You might want to use np.atleast_2d to have a consistent scalar product definition:
def vprod(x):
y = np.atleast_2d(x)
return np.dot(y.T, y)
I had the same problem, I used numpy matrix to solve it:
# assuming x is a list or a numpy 1d-array
>>> x = [1,2,3,4,5]
# convert it to a numpy matrix
>>> x = np.matrix(x)
>>> x
matrix([[1, 2, 3, 4, 5]])
# take the transpose of x
>>> x.T
matrix([[1],
[2],
[3],
[4],
[5]])
# use * for the matrix product
>>> x*x.T
matrix([[55]])
>>> (x*x.T)[0,0]
55
>>> x.T*x
matrix([[ 1, 2, 3, 4, 5],
[ 2, 4, 6, 8, 10],
[ 3, 6, 9, 12, 15],
[ 4, 8, 12, 16, 20],
[ 5, 10, 15, 20, 25]])
While using numpy matrices may not be the best way to represent your data from a coding perspective, it's pretty good if you are going to do a lot of matrix operations!
For starters L just means that the type is a long int. This shouldn't be an issue. You'll have to give additional information about your problem though since I cannot reproduce it with a simple test case:
In [1]: import numpy as np
In [2]: a = np.arange(12).reshape((4,3))
In [3]: a
Out[3]:
array([[ 0, 1, 2],
[ 3, 4, 5],
[ 6, 7, 8],
[ 9, 10, 11]])
In [4]: a.T #same as np.transpose(a)
Out[4]:
array([[ 0, 3, 6, 9],
[ 1, 4, 7, 10],
[ 2, 5, 8, 11]])
In [5]: a.shape
Out[5]: (4, 3)
In [6]: np.transpose(a).shape
Out[6]: (3, 4)
There is likely something subtle going on with your particular case which is causing problems. Can you post the contents of the file that you're reading into x?
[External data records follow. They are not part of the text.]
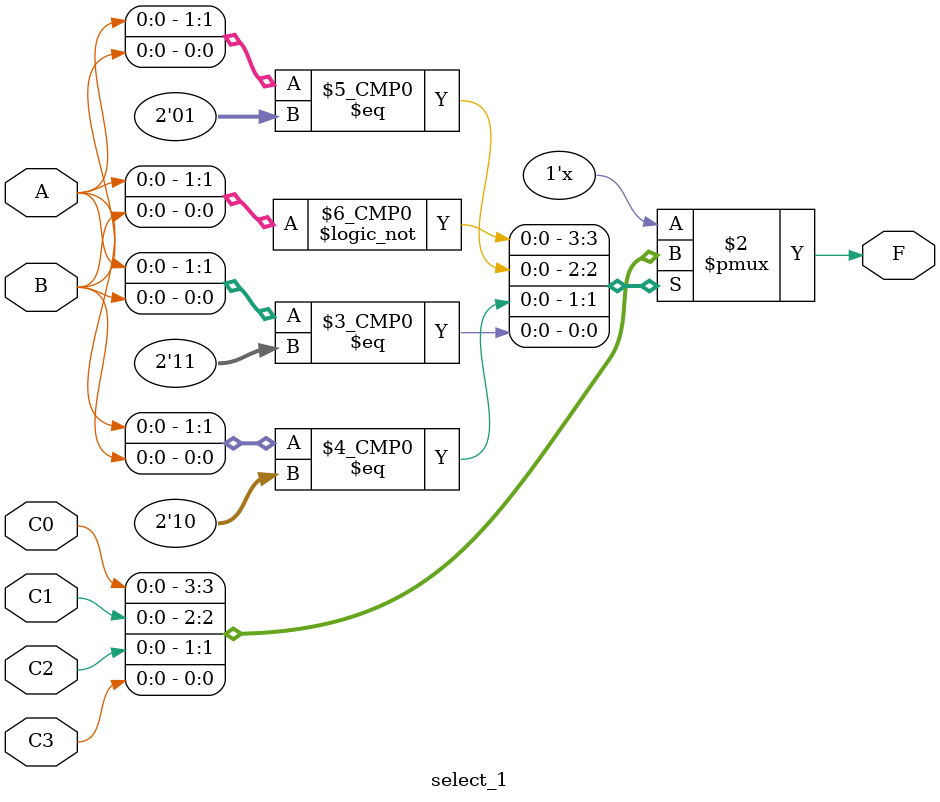
<source format=v>
`timescale 1ns / 1ps

 module select_1(C0,C1,C2,C3,A,B,F);

    input C0,C1,C2,C3,A,B; // ¶¨ÒåC0,C1,C2,C3£¬A£¬BÎªÊäÈëÐÅºÅ£¬A,BÎªÑ¡ÔñÒÀ¾Ý
    output F;  // ¶¨ÒåFÎªÊä³öÐÅºÅ

    reg F; 
      always @  (C0 or C1 or C2 or C3 or A or B) 
         case({A,B}) // ¶ÔA,B½øÐÐÅÐ¶Ï
         2'b00 : F = C0;   // ÈôABÎªO0£¬ÔòÊä³öÎªC0
         2'b01 : F = C1;   // ÈôABÎªO1£¬ÔòÊä³öÎªC1
         2'b10 : F = C2;   // ÈôABÎª10£¬ÔòÊä³öÎªC1
         2'b11 : F = C3;   // ÈôABÎª11£¬ÔòÊä³öÎªC1
         endcase
endmodule

</source>
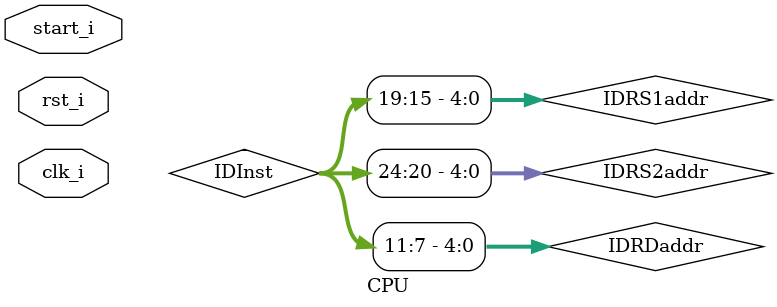
<source format=v>
module CPU
(
    clk_i,
    rst_i,
    start_i
);
input clk_i,rst_i,start_i;
wire [31:0] PCValueNew,PCValueOld,PCAM,IFInst,IDInst,IDPC,IDRS1data,IDRS2data,IDImm,EXImm,EXRS1data,EXRS2data,MEMALUResult,EXALUResult,ALUParameter1,ALUParameter2,WBWriteData,ALUParameter3,DMWriteData,MEMReadData,WBWriteData0,WBWriteData1,BranchPC;

wire [9:0] EXFucnt;
wire Stall,Flush,Zero,IDRegWrite,EXRegWrite,MEMRegWrite,WBRegWrite,IDMemtoReg,EXMemtoReg,MEMMemtoReg,WBMemtoReg,IDMemRead,EXMemRead,MEMMemRead,IDMemWrite,EXMemWrite,MEMMemWrite,IDALUSrc,EXALUSrc,Branch,PCWrite,NoOp;
wire [1:0] IDALUOp,EXALUOp,ForwardA,ForwardB;
wire [4:0] IDRS1addr,EXRS1addr,EXRS2addr,IDRS2addr,IDRDaddr,WBRDaddr,EXRDaddr,MEMRDaddr;
wire [2:0] EXALUCtrl;
assign IDRS1addr=IDInst[19:15],IDRS2addr=IDInst[24:20],IDRDaddr=IDInst[11:7];

PC PC(
    .clk_i      (clk_i),
    .rst_i      (rst_i),
    .start_i    (start_i),
    .pc_i       (PCValueNew),
    .pc_o       (PCValueOld),
    .PCWrite_i  (PCWrite)
);
MUX1 PCMUX(
    .ctrl_i     (Flush),
    .data0_i    (PCAM),
    .data1_i    (BranchPC),
    .data_o     (PCValueNew)
);

Adder Add_PC(
    .data1_in   (32'h0004),
    .data2_in   (PCValueOld),
    .data_o     (PCAM)
);
Instruction_Memory Instruction_Memory(
    .addr_i     (PCValueOld),
    .instr_o    (IFInst)
);
IFID IFID(
    .Inst_i     (IFInst),
    .pc_i       (PCValueOld),
    .clk_i      (clk_i),
    .Stall_i    (Stall),
    .Flush_i    (Flush),
    .Inst_o     (IDInst),
    .pc_o       (IDPC)
);

Registers Registers(
    .clk_i      (clk_i),
    .RS1addr_i  (IDRS1addr),
    .RS2addr_i  (IDRS2addr),
    .RDaddr_i   (WBRDaddr),
    .RDdata_i   (WBWriteData),
    .RegWrite_i (WBRegWrite),
    .RS1data_o  (IDRS1data),
    .RS2data_o  (IDRS2data)
);

Control Control(
    .Op_i        (IDInst[6:0]),
    .ALUOp_o     (IDALUOp),
    .ALUSrc_o    (IDALUSrc),
    .RegWrite_o  (IDRegWrite),
    .MemtoReg_o  (IDMemtoReg),
    .MemRead_o   (IDMemRead),
    .MemWrite_o  (IDMemWrite),
    .Branch_o    (Branch),
    .NoOp_i      (NoOp)
);

IDEX IDEX(
    .RS1data_i   (IDRS1data),
    .RS2data_i   (IDRS2data),
    .Imm_i       (IDImm),
    .Funct_i     ({IDInst[31:25],IDInst[14:12]}),
    .RegWrite_i  (IDRegWrite),
    .MemtoReg_i  (IDMemtoReg),
    .MemRead_i   (IDMemRead),
    .MemWrite_i  (IDMemWrite),
    .ALUOp_i     (IDALUOp),
    .ALUSrc_i    (IDALUSrc),
    .PRS1_i      (IDRS1addr),
    .PRS2_i      (IDRS2addr),
    .PRD_i       (IDRDaddr),
    .clk_i       (clk_i),
    .RS1data_o   (EXRS1data),
    .RS2data_o   (EXRS2data),
    .Imm_o       (EXImm),
    .Funct_o     (EXFucnt),
    .RegWrite_o  (EXRegWrite),
    .MemtoReg_o  (EXMemtoReg),
    .MemRead_o   (EXMemRead),
    .MemWrite_o  (EXMemWrite),
    .ALUOp_o     (EXALUOp),
    .ALUSrc_o    (EXALUSrc),
    .PRS1_o      (EXRS1addr),
    .PRS2_o      (EXRS2addr),
    .PRD_o       (EXRDaddr)
);

MUX2 MUX2A(
    .Forward_i   (ForwardA),
    .RSdata_i    (EXRS1data),
    .ALUResult_i (MEMALUResult),
    .WriteData_i (WBWriteData),
    .ALUParameter_o (ALUParameter1)
);

MUX2 MUX2B(
    .Forward_i   (ForwardB),
    .RSdata_i    (EXRS2data),
    .ALUResult_i (MEMALUResult),
    .WriteData_i (WBWriteData),
    .ALUParameter_o (ALUParameter2)
);

MUX1 EXMUX(
    .ctrl_i      (EXALUSrc),
    .data0_i     (ALUParameter2),
    .data1_i     (EXImm),
    .data_o      (ALUParameter3)
);

ALU_Control ALU_Control(
    .Funct_i     (EXFucnt),
    .ALUOp_i     (EXALUOp),
    .ALUCtrl_o   (EXALUCtrl)
);

ALU ALU(
    .data1_i     (ALUParameter1),
    .data2_i     (ALUParameter3),
    .ALUCtrl_i   (EXALUCtrl),
    .data_o      (EXALUResult)
);

EXMEM EXMEM(
    .RegWrite_i  (EXRegWrite),
    .RegWrite_o  (MEMRegWrite),
    .MemtoReg_i  (EXMemtoReg),
    .MemtoReg_o  (MEMMemtoReg),
    .MemRead_i   (EXMemRead),
    .MemRead_o   (MEMMemRead),
    .MemWrite_i  (EXMemWrite),
    .MemWrite_o   (MEMMemWrite),
    .ALUResult_i (EXALUResult),
    .ALUResult_o (MEMALUResult),
    .WriteData_i (ALUParameter2),
    .WriteData_o (DMWriteData),
    .WriteReg_i  (EXRDaddr),
    .WriteReg_o  (MEMRDaddr),
    .clk_i       (clk_i)
);

Data_Memory Data_Memory(
    .clk_i       (clk_i), 
    .addr_i     (MEMALUResult),
    .MemRead_i  (MEMMemRead),
    .MemWrite_i (MEMMemWrite),
    .data_i     (DMWriteData),
    .data_o     (MEMReadData)
);
MEMWB MEMWB(
    .RegWrite_i (MEMRegWrite),
    .RegWrite_o (WBRegWrite),
    .MemtoReg_i (MEMMemtoReg),
    .MemtoReg_o (WBMemtoReg),
    .ALUResult_i (MEMALUResult),
    .ALUResult_o (WBWriteData0),
    .ReadData_i (MEMReadData),
    .ReadData_o (WBWriteData1),
    .PRD_i      (MEMRDaddr),
    .PRD_o      (WBRDaddr),
    .clk_i      (clk_i)
);

MUX1 WBMUX(
    .ctrl_i     (WBMemtoReg),
    .data0_i    (WBWriteData0),
    .data1_i    (WBWriteData1),
    .data_o     (WBWriteData)
);

ForwardingUnit ForwardingUnit(
    .PRS1_i     (EXRS1addr),
    .PRS2_i     (EXRS2addr),
    .MEMRegWrite_i (MEMRegWrite),
    .MEMRd_i    (MEMRDaddr),
    .WBRegWrite_i (WBRegWrite),
    .WBRd_i     (WBRDaddr),
    .ForwardA_o (ForwardA),
    .ForwardB_o (ForwardB)
);

Comparator Comparator(
    .data0_i    (IDRS1data),
    .data1_i    (IDRS2data),
    .data_o     (Zero)
);

AND AND1(
    .data0_i    (Branch),
    .data1_i    (Zero),
    .data_o     (Flush)  
);

Adder Adder(
    .data1_in   ({IDImm[30:0],1'b0}),
    .data2_in   (IDPC),
    .data_o     (BranchPC)
);

Sign_Extend ImmGen(
    .data_i     (IDInst),
    .data_o     (IDImm)
);

Hazard_Detection Hazard_Detection(
    .MemRead_i   (EXMemRead),
    .PRD_i       (EXRDaddr),
    .RS1addr_i   (IDRS1addr),
    .RS2addr_i   (IDRS2addr),
    .Stall_o     (Stall),
    .PCWrite_o   (PCWrite),
    .NoOp_o      (NoOp)
);
endmodule

</source>
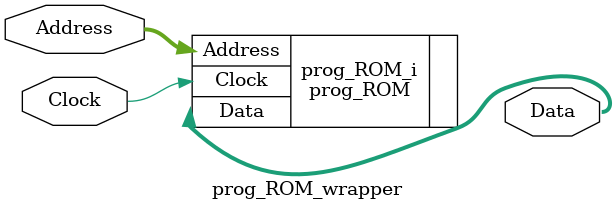
<source format=v>
`timescale 1 ps / 1 ps

module prog_ROM_wrapper
   (Address,
    Clock,
    Data);
  input [13:0]Address;
  input Clock;
  output [7:0]Data;

  wire [13:0]Address;
  wire Clock;
  wire [7:0]Data;

  prog_ROM prog_ROM_i
       (.Address(Address),
        .Clock(Clock),
        .Data(Data));
endmodule

</source>
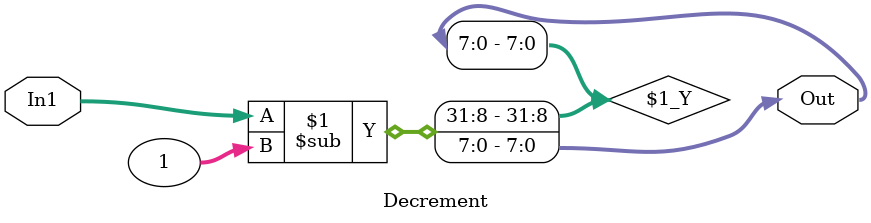
<source format=v>
`timescale 1ns / 1ps
module Decrement(In1,
                 Out
    );

input [7:0] In1;

output [7:0] Out;

assign Out=In1-1;

endmodule

</source>
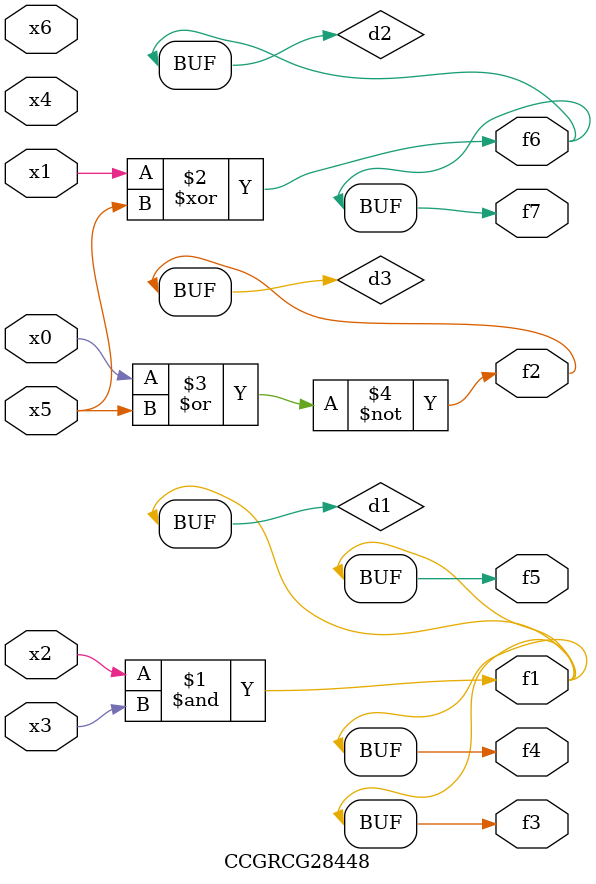
<source format=v>
module CCGRCG28448(
	input x0, x1, x2, x3, x4, x5, x6,
	output f1, f2, f3, f4, f5, f6, f7
);

	wire d1, d2, d3;

	and (d1, x2, x3);
	xor (d2, x1, x5);
	nor (d3, x0, x5);
	assign f1 = d1;
	assign f2 = d3;
	assign f3 = d1;
	assign f4 = d1;
	assign f5 = d1;
	assign f6 = d2;
	assign f7 = d2;
endmodule

</source>
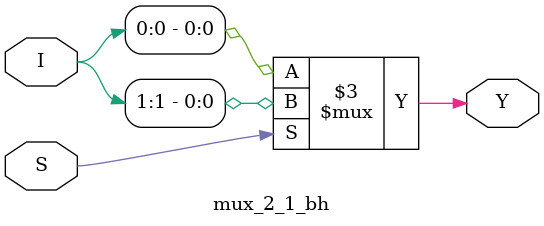
<source format=v>
module mux_2_1_bh(Y,I,S);
input [1:0]I;
input S;
output reg Y;

always@(*)
    if(S)
    Y = I[1];
    else
    Y =  I[0];
    
endmodule

</source>
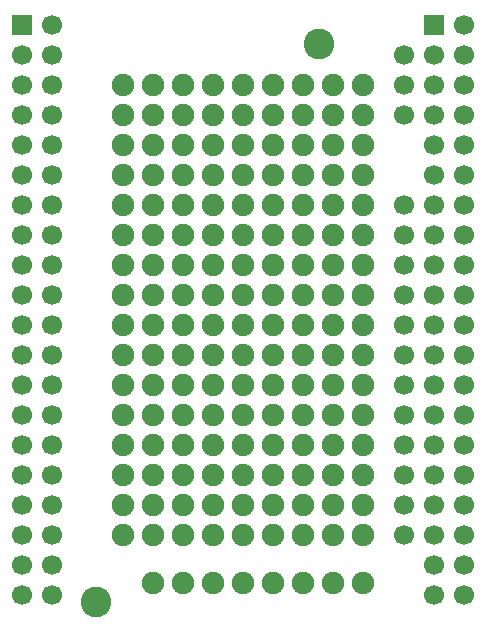
<source format=gbr>
G04 DipTrace 3.0.0.1*
G04 TopMask.gbr*
%MOIN*%
G04 #@! TF.FileFunction,Soldermask,Top*
G04 #@! TF.Part,Single*
%ADD18C,0.066929*%
%ADD24C,0.102362*%
%ADD31R,0.066929X0.066929*%
%ADD33C,0.066929*%
%ADD35C,0.074803*%
%FSLAX26Y26*%
G04*
G70*
G90*
G75*
G01*
G04 TopMask*
%LPD*%
D24*
X1462992Y2342126D3*
X720079Y482677D3*
D35*
X1010630Y705118D3*
X910630D3*
X1010630Y805118D3*
X910630D3*
X1010630Y905118D3*
X910630D3*
X1010630Y1005118D3*
X910630D3*
X1010630Y1105118D3*
X910630D3*
X1010630Y1205118D3*
X910630D3*
X1010630Y1305118D3*
X910630D3*
X1010630Y1405118D3*
X910630D3*
X1010630Y1505118D3*
X910630D3*
X1010630Y1605118D3*
X910630D3*
X1010630Y1705118D3*
X910630D3*
X1010630Y1805118D3*
X910630D3*
X1010630Y1905118D3*
X910630D3*
X1010630Y2005118D3*
X910630D3*
X1010630Y2105118D3*
X910630D3*
X1010630Y2205118D3*
X910630D3*
D33*
X1748032Y1005118D3*
Y905118D3*
D35*
X810630Y705118D3*
Y805118D3*
Y905118D3*
Y1005118D3*
Y1105118D3*
Y1205118D3*
Y1305118D3*
Y1405118D3*
Y1505118D3*
Y1605118D3*
Y1705118D3*
Y1805118D3*
Y1905118D3*
Y2005118D3*
Y2105118D3*
Y2205118D3*
D33*
X1748032Y805118D3*
D35*
X1310630Y705118D3*
X1210630D3*
X1310630Y805118D3*
X1210630D3*
X1310630Y905118D3*
X1210630D3*
X1310630Y1005118D3*
X1210630D3*
X1310630Y1105118D3*
X1210630D3*
X1310630Y1205118D3*
X1210630D3*
X1310630Y1305118D3*
X1210630D3*
X1310630Y1405118D3*
X1210630D3*
X1310630Y1505118D3*
X1210630D3*
X1310630Y1605118D3*
X1210630D3*
X1310630Y1705118D3*
X1210630D3*
X1310630Y1805118D3*
X1210630D3*
X1310630Y1905118D3*
X1210630D3*
X1310630Y2005118D3*
X1210630D3*
X1310630Y2105118D3*
X1210630D3*
X1310630Y2205118D3*
X1210630D3*
D33*
X1748032Y705118D3*
Y2105118D3*
D35*
X1110630Y705118D3*
Y805118D3*
Y905118D3*
Y1005118D3*
Y1105118D3*
Y1205118D3*
Y1305118D3*
Y1405118D3*
Y1505118D3*
Y1605118D3*
Y1705118D3*
Y1805118D3*
Y1905118D3*
Y2005118D3*
Y2105118D3*
Y2205118D3*
X1610630Y705118D3*
X1510630D3*
X1610630Y805118D3*
X1510630D3*
X1610630Y905118D3*
X1510630D3*
X1610630Y1005118D3*
X1510630D3*
X1610630Y1105118D3*
X1510630D3*
X1610630Y1205118D3*
X1510630D3*
X1610630Y1305118D3*
X1510630D3*
X1610630Y1405118D3*
X1510630D3*
X1610630Y1505118D3*
X1510630D3*
X1610630Y1605118D3*
X1510630D3*
X1610630Y1705118D3*
X1510630D3*
X1610630Y1805118D3*
X1510630D3*
X1610630Y1905118D3*
X1510630D3*
X1610630Y2005118D3*
X1510630D3*
X1610630Y2105118D3*
X1510630D3*
X1610630Y2205118D3*
X1510630D3*
X1410630Y705118D3*
Y805118D3*
Y905118D3*
Y1005118D3*
Y1105118D3*
Y1205118D3*
Y1305118D3*
Y1405118D3*
Y1505118D3*
Y1605118D3*
Y1705118D3*
Y1805118D3*
Y1905118D3*
Y2005118D3*
Y2105118D3*
Y2205118D3*
D33*
X1748032Y2305118D3*
D35*
X1110630Y544095D3*
D33*
X1748032Y2205118D3*
D35*
X1010630Y544095D3*
D33*
X1748032Y1605118D3*
D35*
X910630Y544095D3*
D33*
X1748032Y1505118D3*
D35*
X1410630Y544095D3*
D33*
X1748032Y1405118D3*
D35*
X1310630Y544095D3*
D33*
X1748032Y1305118D3*
D35*
X1210630Y544095D3*
D33*
X1748032Y1805118D3*
Y1705118D3*
D35*
X1610630Y544095D3*
D33*
X1748032Y1205118D3*
D35*
X1510630Y544095D3*
D33*
X1748032Y1105118D3*
D31*
X473229Y2405118D3*
D18*
X573229D3*
X473229Y2305118D3*
X573229D3*
X473229Y2205118D3*
X573229D3*
X473229Y2105118D3*
X573229D3*
X473229Y2005118D3*
X573229D3*
X473229Y1905118D3*
X573229D3*
X473229Y1805118D3*
X573229D3*
X473229Y1705118D3*
X573229D3*
X473229Y1605118D3*
X573229D3*
X473229Y1505118D3*
X573229D3*
X473229Y1405118D3*
X573229D3*
X473229Y1305118D3*
X573229D3*
X473229Y1205118D3*
X573229D3*
X473229Y1105118D3*
X573229D3*
X473229Y1005118D3*
X573229D3*
X473229Y905118D3*
X573229D3*
X473229Y805118D3*
X573229D3*
X473229Y705118D3*
X573229D3*
X473229Y605118D3*
X573229D3*
X473229Y505118D3*
X573229D3*
D31*
X1848032Y2405118D3*
D18*
X1948032D3*
X1848032Y2305118D3*
X1948032D3*
X1848032Y2205118D3*
X1948032D3*
X1848032Y2105118D3*
X1948032D3*
X1848032Y2005118D3*
X1948032D3*
X1848032Y1905118D3*
X1948032D3*
X1848032Y1805118D3*
X1948032D3*
X1848032Y1705118D3*
X1948032D3*
X1848032Y1605118D3*
X1948032D3*
X1848032Y1505118D3*
X1948032D3*
X1848032Y1405118D3*
X1948032D3*
X1848032Y1305118D3*
X1948032D3*
X1848032Y1205118D3*
X1948032D3*
X1848032Y1105118D3*
X1948032D3*
X1848032Y1005118D3*
X1948032D3*
X1848032Y905118D3*
X1948032D3*
X1848032Y805118D3*
X1948032D3*
X1848032Y705118D3*
X1948032D3*
X1848032Y605118D3*
X1948032D3*
X1848032Y505118D3*
X1948032D3*
M02*

</source>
This is either the inner or outer product of the two vectors, depending on the orientation you assign to them. Here is how to calculate either without changing x.
import numpy
x = numpy.array([1, 2, 3])
inner = x.dot(x)
outer = numpy.outer(x, x)
The file 'myfile.txt' contain lines such as
5.100000 3.500000 1.400000 0.200000 1
4.900000 3.000000 1.400000 0.200000 1
Here is the code I run:
import numpy as np
data = np.loadtxt('iris.txt')
x = data[1,:]
print x.shape
print np.transpose(x).shape
print x*np.transpose(x)
print np.transpose(x)*x
And I get as a result
(5L,)
(5L,)
[ 24.01 9. 1.96 0.04 1. ]
[ 24.01 9. 1.96 0.04 1. ]
I would be expecting one of the two last result to be a scalar instead of a vector, because x^T.x (or x.x^T) should give a scalar.
b = np.array([1, 2, 2])
print(b)
print(np.transpose([b]))
print("rows, cols: ", b.shape)
print("rows, cols: ", np.transpose([b]).shape)
Results in
[1 2 2]
[[1]
[2]
[2]]
rows, cols: (3,)
rows, cols: (3, 1)
Here (3,) can be thought as "(3, 0)".
However if you want the transpose of a matrix A, np.transpose(A) is the solution. Shortly, [] converts a vector to a matrix, a matrix to a higher dimension tensor.